It was a catered evening reception at the East Wing of the National Gallery of Art in Washington, D.C., but this event didn’t signal an exhibit opening for a famous painter. The guests of honor were 30 outstanding, though generally unheralded, elementary and high school art teachers from across the country flown to Washington to receive a personalized award and a print signed by artist James Rosenquist. The hostess of the reception and patron of these art educators was Sally Smith, founder and director of the Lab School of Washington and nationally renowned champion of arts education for learning disabled children. You couldn’t miss her—blond, ebullient and bejeweled with polka-dot nail polish, a brightly colored dress and scarf, in the middle of things with a ready “Hello” and broad smile. Bringing the teachers to Washington was her way of recognizing them for their creative work in enriching the lives of children through arts in the classroom. Too often to our detriment, arts instruction is so marginalized that when education budget cuts are considered, beleaguered art teachers are often among the first to get pink slips.

We lost Sally a year ago on December 1, 2007, but her legacy as a champion for arts education lives on. That legacy began in 1967 when her youngest son, Gary, a bright and creative child, began acting out in school out of frustration over his inability to read or do math.  When she learned that he had a severe learning disability, the only options school officials offered were to put him with retarded or disturbed children. Neither was acceptable, but Sally puzzled over where she could take her son. That’s when she decided to create her own school starting with Gary and three other students. This was a school that embraced the potential and intelligence of learning disabled children within an innovative curriculum built around the arts. She started by hiring artists as teachers because of their ability to think creatively.

Although she was trying something new, Sally wasn’t a novice in education or the arts. She graduated in 1950 from Bennington College where she studied modern dance with Martha Graham and was a student of prominent psychoanalyst Erich Fromm. A year after graduation, her first book, A Child’s Guide to the Parent’s Mind, was published based on her senior thesis. She earned a master’s degree in education from New York University in 1955.

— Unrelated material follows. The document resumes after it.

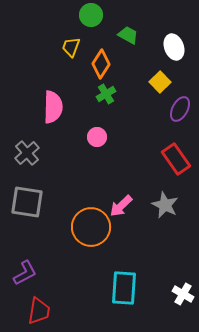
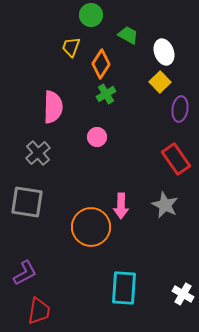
white ellipse: moved 10 px left, 5 px down
purple ellipse: rotated 20 degrees counterclockwise
gray cross: moved 11 px right
pink arrow: rotated 45 degrees counterclockwise
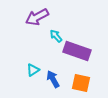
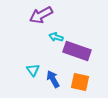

One of the pillars of the Lab School approach is that if a child isn’t learning, it’s not his or her fault. Sally wrote, “Our philosophy is based on the belief that a child’s failure to learn means that the teaching staff has not yet found a way to help him.” Individualized art-centered study plans, homework and class work are created for every student. Music, dance, story telling and woodworking are used as teaching tools. For example, one student was taught math through carpentry. Another child loved baseball but was having difficulty reading so all of his lessons were taken from the sports pages of the newspaper and rewritten at his reading level.

The Lab School developed the “academic club” method as a nontraditional way for students to explore history, social studies and geography through visual, hands-on, concrete activities. In the “Gods Club,” students dress in togas, take the identity of a Greek god and are taught by a fully costumed Cleopatra. Eleanor of Aquitaine instructs the Knights and Ladies Club, and the Renaissance Club is taught by Lorenzo de Medici.

In 1976, Sally became a professor in the School of Education at American University and headed the master’s degree program specializing in learning disabilities. The Lab School is the primary training site for most of the graduate students in the program. Sally authored ten books and the Lab School was the subject of four PBS-produced films in 2002 demonstrating her approaches to teacher training.

Every year, the Lab School’s fundraising awards dinner is hosted by a celebrity learning-disabled high achiever—Cher, Tom Cruise, Harry Belafonte, Charles Schwab, Magic Johnson, James Carville. The artist Robert Rauschenberg, who wasn’t diagnosed with dyslexia until he was an adult, was a big supporter of the school through his foundation. In meetings with these personalities, students who have felt that they were “dumber” than the other children, were afraid to read in class or were teased because they’re “slow” get a boost to their self-esteem when they learn that famous entertainers and athletes had similar challenges when they were children.

As a tribute to the school’s success, after four or five years, most students move on to mainstream schools—Sally’s ultimate goal for all of her students. Almost all graduate from high school and about 90 percent go on to college.

Over the years, the Lab School has grown to accommodate more than 300 day students ages 5 to 19. And it runs a tutoring program for another 250 children and adults, a summer camp, a night school and a testing service. A division of the school, the Baltimore Lab School, opened in Baltimore in 2000. Sally Smith, the warm enthusiastic educator is missed. But her legacy will endure.